- [RECORDS FOR PROCESSING]:
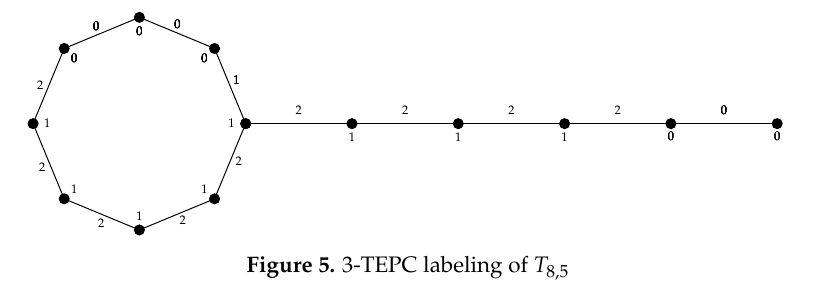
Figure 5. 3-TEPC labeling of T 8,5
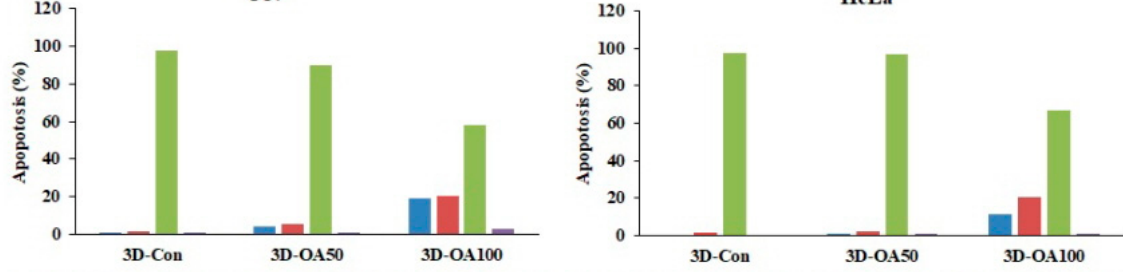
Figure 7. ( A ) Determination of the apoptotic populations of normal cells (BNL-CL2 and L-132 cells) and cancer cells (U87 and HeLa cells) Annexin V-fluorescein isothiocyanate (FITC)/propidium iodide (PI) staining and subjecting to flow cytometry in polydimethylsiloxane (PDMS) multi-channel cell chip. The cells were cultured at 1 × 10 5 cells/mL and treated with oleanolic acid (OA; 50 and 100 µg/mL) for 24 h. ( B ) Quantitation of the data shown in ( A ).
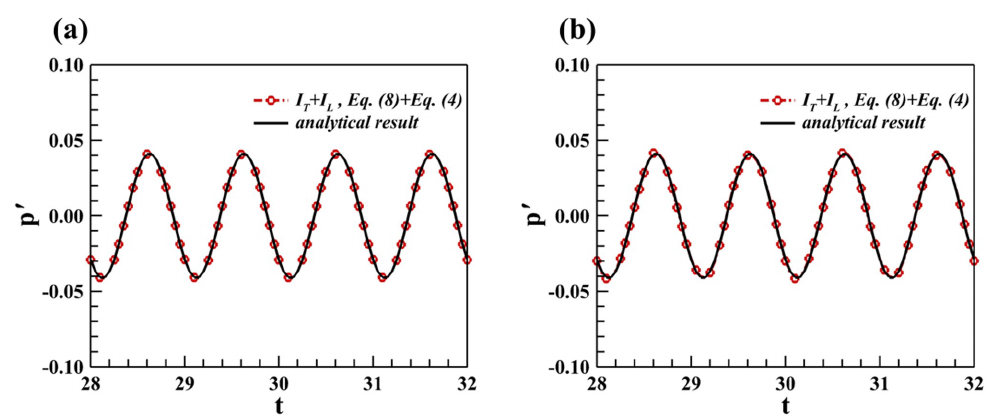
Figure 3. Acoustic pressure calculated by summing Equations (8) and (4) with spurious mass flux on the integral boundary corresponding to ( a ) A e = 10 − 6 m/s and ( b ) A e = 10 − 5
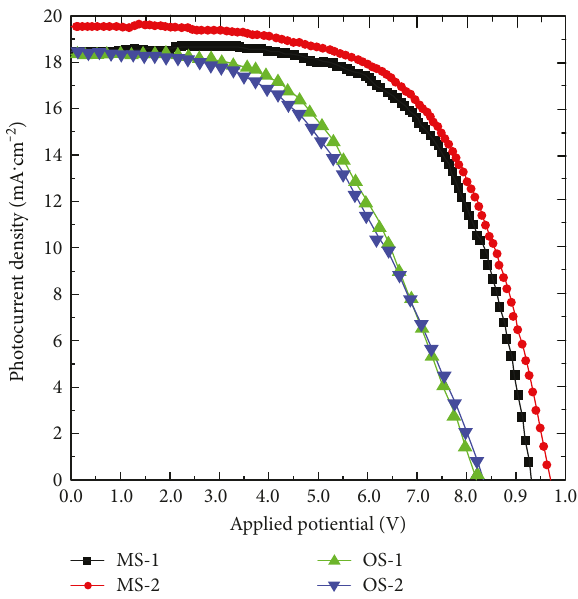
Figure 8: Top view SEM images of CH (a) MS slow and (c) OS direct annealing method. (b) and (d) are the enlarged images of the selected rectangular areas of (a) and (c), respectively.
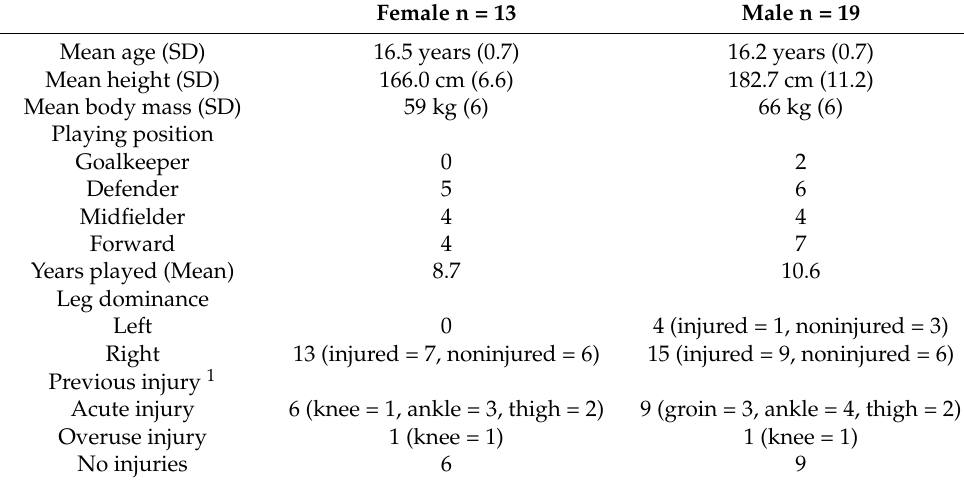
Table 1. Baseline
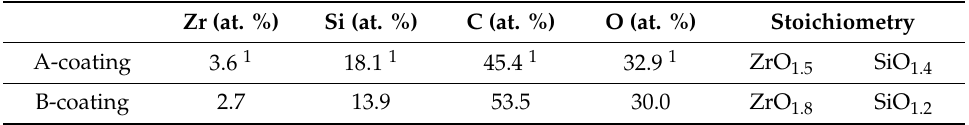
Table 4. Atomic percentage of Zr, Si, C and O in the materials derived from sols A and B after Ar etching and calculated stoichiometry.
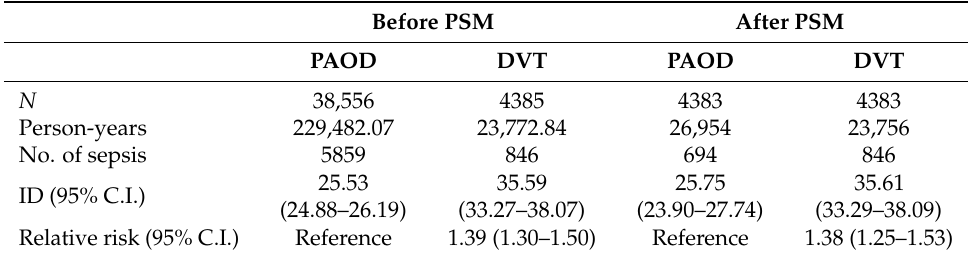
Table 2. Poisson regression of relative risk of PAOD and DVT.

- [REQUIREMENT]: Return every line of the records exactly as given, pictures excluded.

- [SOLUTION FOR THIS PROBLEM]:
Figure 5. 3-TEPC labeling of T 8,5
Figure 7. ( A ) Determination of the apoptotic populations of normal cells (BNL-CL2 and L-132 cells) and cancer cells (U87 and HeLa cells) Annexin V-fluorescein isothiocyanate (FITC)/propidium iodide (PI) staining and subjecting to flow cytometry in polydimethylsiloxane (PDMS) multi-channel cell chip. The cells were cultured at 1 × 10 5 cells/mL and treated with oleanolic acid (OA; 50 and 100 µg/mL) for 24 h. ( B ) Quantitation of the data shown in ( A ).
Figure 3. Acoustic pressure calculated by summing Equations (8) and (4) with spurious mass flux on the integral boundary corresponding to ( a ) A e = 10 − 6 m/s and ( b ) A e = 10 − 5
Figure 8: Top view SEM images of CH (a) MS slow and (c) OS direct annealing method. (b) and (d) are the enlarged images of the selected rectangular areas of (a) and (c), respectively.
Table 1. Baseline
Table 4. Atomic percentage of Zr, Si, C and O in the materials derived from sols A and B after Ar etching and calculated stoichiometry.
Table 2. Poisson regression of relative risk of PAOD and DVT.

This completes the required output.